People The human development approach emerged out of an understanding that economic or monetary indicators do not sufficiently measure progress in human flourishing; they do not reflect the richness of people's lives and the diversity of their well-being. Drawing on Sen's capability approach, the objective became the expansion of human freedom and reduction of disadvantages of many kinds. In other words, development aims to improve and enlarge human capabilities, along with actual achieved levels of well-being (Deneulin, 2004: 26). The assessment criteria reflect “the things people can do and be in their lives, now and in the future” – or what Sen called ‘functionings’ or ‘beings and doings’ (Deneulin, Shahani and International Development Research Centre, 2009: 23). This means that human development and poverty are inescapably multidimensional (Sen, 2000).

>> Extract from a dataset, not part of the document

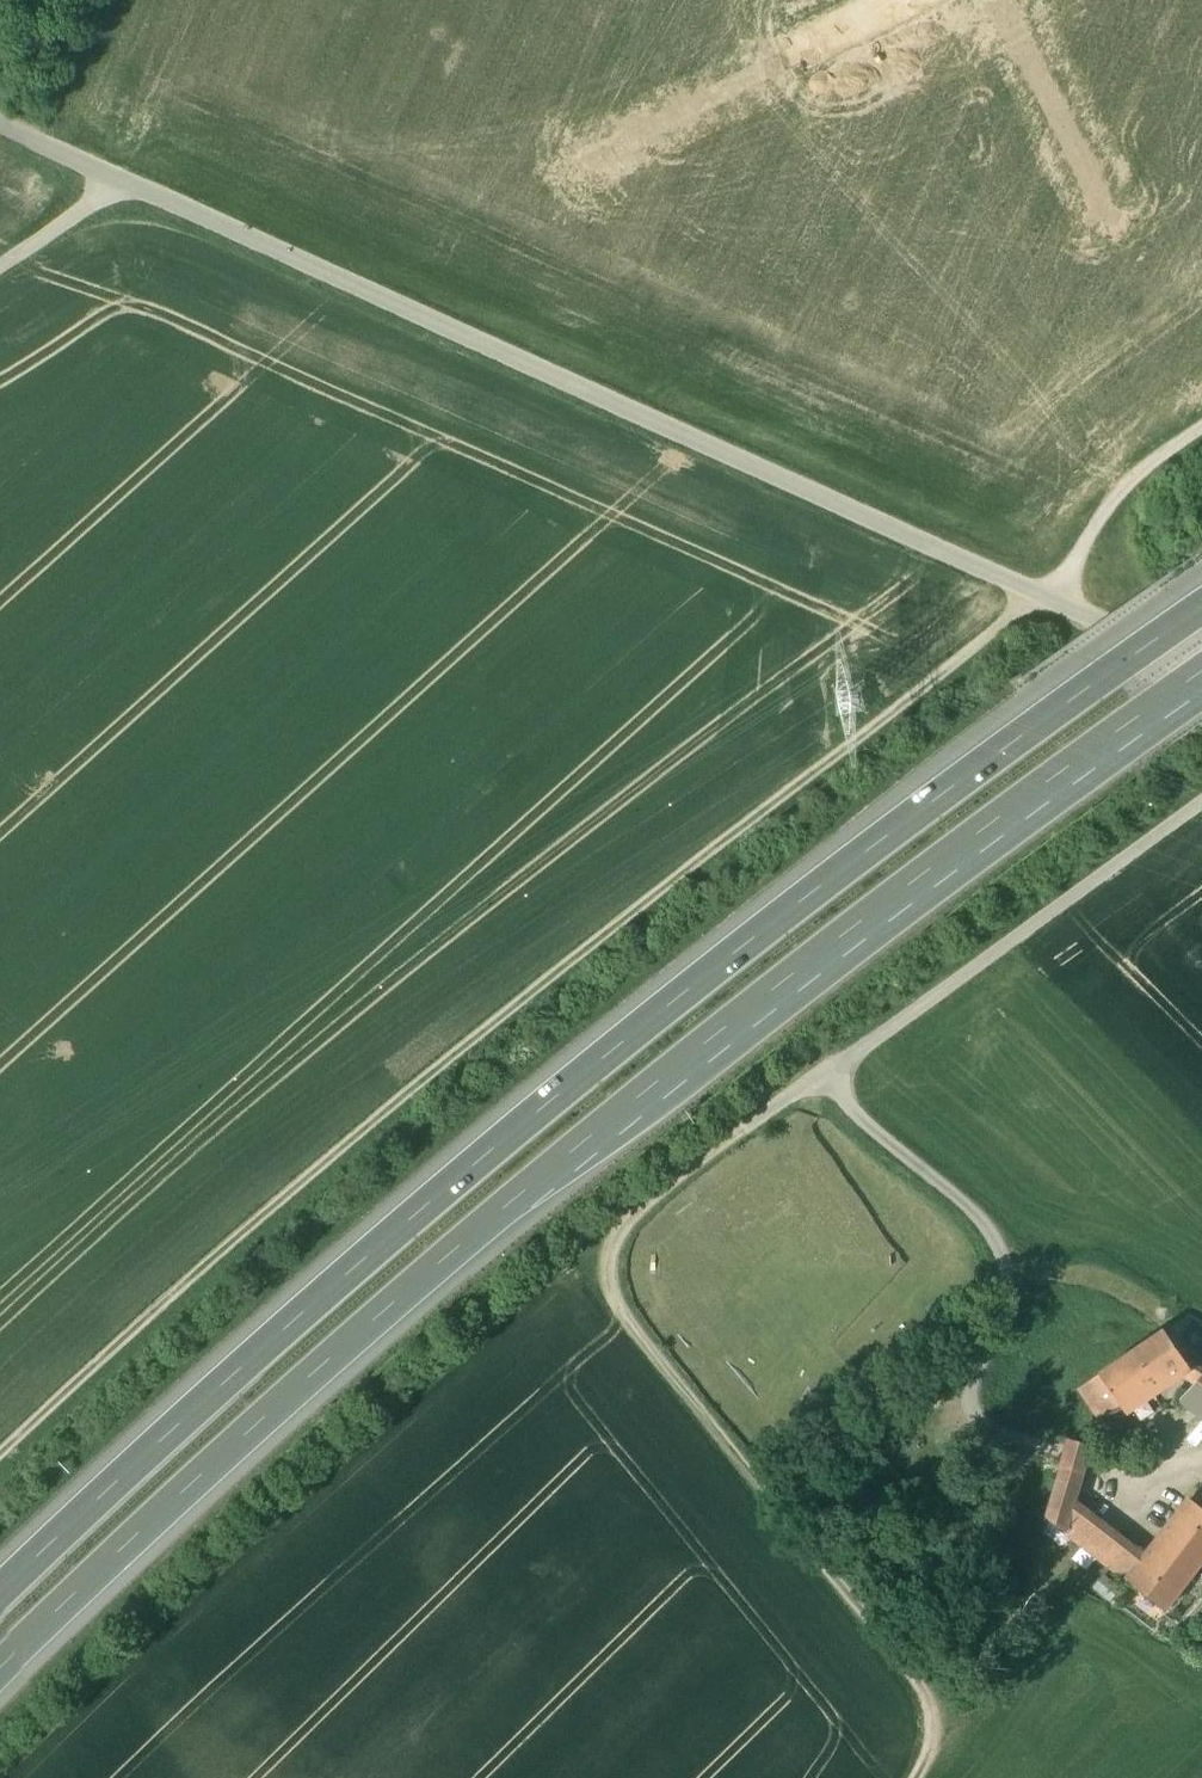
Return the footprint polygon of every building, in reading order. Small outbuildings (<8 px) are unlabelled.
[(1165,1330),(1101,1374),(1124,1408),(1188,1364),(1165,1330)] [(1101,1374),(1080,1388),(1103,1421),(1124,1408),(1101,1374)] [(1186,1394),(1201,1406),(1201,1378),(1186,1394)] [(1091,1444),(1070,1439),(1048,1517),(1067,1532),(1076,1501),(1091,1444)] [(1149,1558),(1076,1501),(1067,1532),(1131,1582),(1149,1558)] [(1131,1582),(1167,1610),(1201,1564),(1201,1507),(1194,1501),(1149,1558),(1131,1582)]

Participation and empowerment Participation serves as a key principle of the human development approach, as articulated by Mahbub ul Haq (Deneulin, 2004). Amartya Sen argues that people should be not seen as patients or beneficiaries of development, but as active agents, both as groups and individuals (Sen, 1985, 1999). The human development approach seeks to empower and support people as agents who determine their own life and the life of their communities (Deneulin, Shahani and International Development Research Centre, 2009).
Participation and empowerment also have an instrumental role in poverty reduction. Indeed, the “Moving Out of Poverty Study” interviewed persons who had exited poverty to ascertain what they perceived as the most important cause of their success: assistance from kinship networks; actions by government or nongovernmental organisations (NGOs), faith-based groups, or businesses; transferred or earned income, and so on.